Parliament paralysis: Is there no solution?

We’ve been here before. There is strong likelihood that Parliament’s current session, due to end May 10, will fold up earlier because leading Opposition parties are not letting either House function. These obstructionist tactics are so much the pity as this is the Budget Session when MPs have the opportunity to grill the government on every aspect of its functioning, and in respect of every department whose demand for funds from the exchequer is required to pass muster.
Ostensibly, questions arising from various aspects of the alleged high-level corruption in 2G spectrum allocations, and in the matter of allotment of coal blocks spread over two decades, are holding up the functioning of Parliament. Interestingly, both issues have been discussed threadbare in the two Houses before. The 2G affair is, in fact, being adjudicated by the Supreme Court.

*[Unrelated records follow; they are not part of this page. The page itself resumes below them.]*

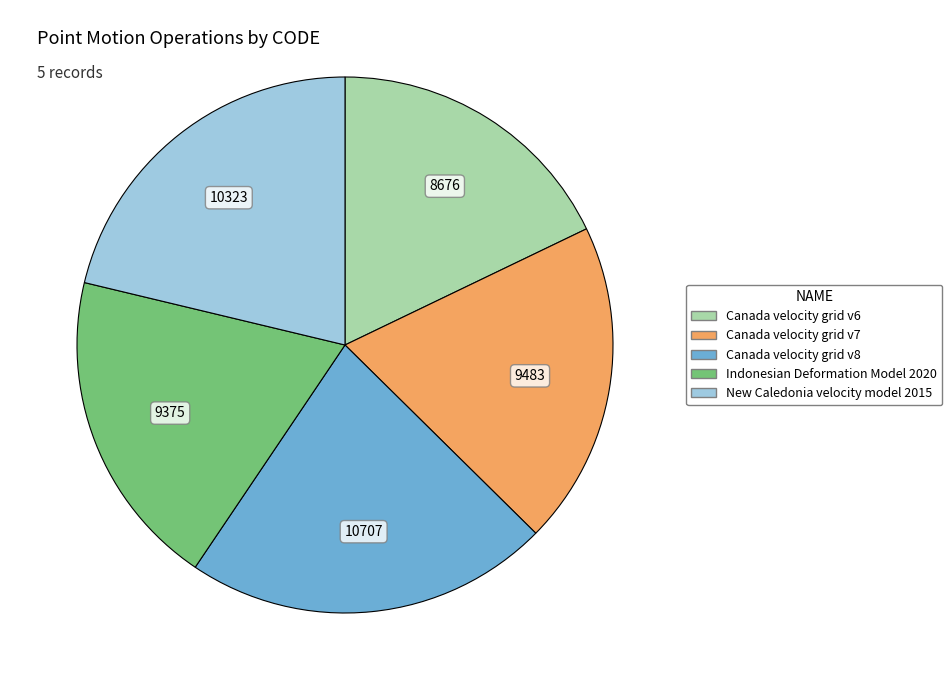

True or false: Indonesian Deformation Model 2020 accounts for 29% of the total.

False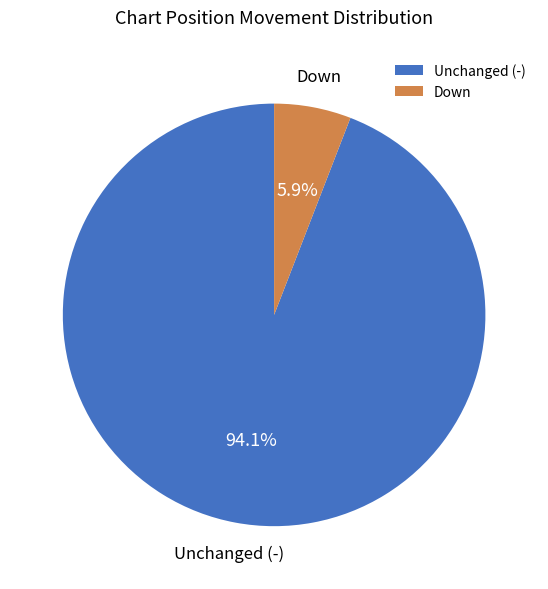

To the nearest percent, what is the average slice percentage?

50%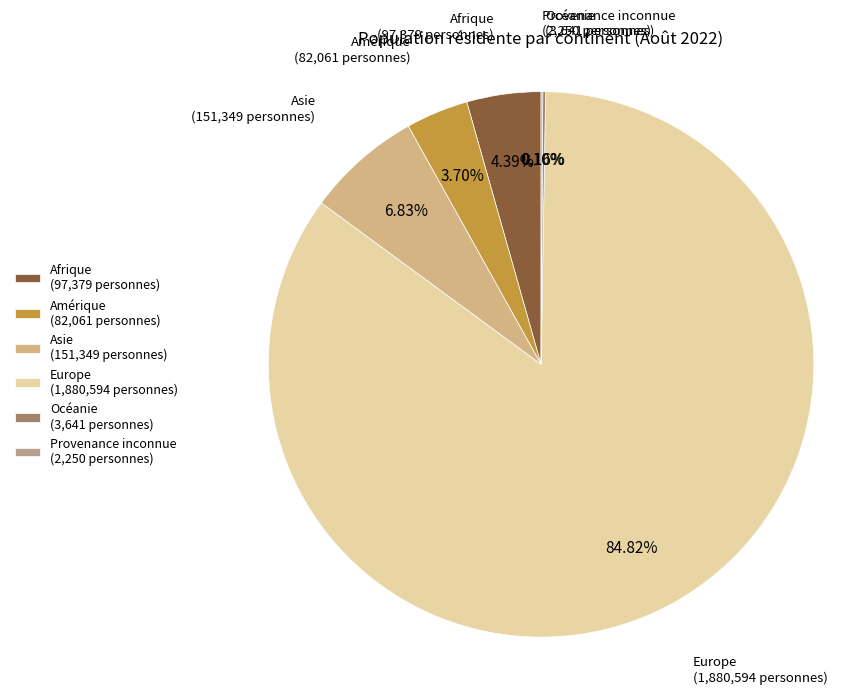

Is there any slice that represents more than half of the pie?

Yes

The high-decibel Opposition demand for a joint parliamentary committee to examine the 2G case had disrupted Parliament’s work two years ago until the government, in order to buy peace, conceded the demand. But the way the JPC has functioned confirms that this institution is typically used by all parties for partisan, political grandstanding. In India as in Britain (from where we have taken the idea), deliberations of the JPC have shown themselves to be quite pointless, deeply divisive affairs, intended to generate material for political propaganda or tub-thumping, not to get at significant facts that may lie hidden. In any case, the Supreme Court is seized of the matter in the 2G scam. Even so, the extraordinary goings-on in the JPC continue to churn out political bromides that will have no shelf-life beyond the next general election.
The coal allotment issue is also before the Supreme Court, which has asked the CBI to investigate various aspects and report back to it. But Parliament continues to be stalled on this matter (among others), and the resignation of the Prime Minister is demanded almost on a daily basis. Prime Minister Manmohan Singh has a point when he urges the Opposition parties to bring their grievances to the House for discussion and debate, and not block the functioning of the country’s highest legislative forum. Such tactics may conceivably serve partisan ends but are not in the public interest when so much work remains to be done.
When elections are not too distant, Opposition parties perhaps worry that the government will pass the Food Security Act and the Land Acquisition Act if the two Houses ran without obstacle, and that this might redound to its credit. A pity, though, that the country’s top legislature has remained jammed.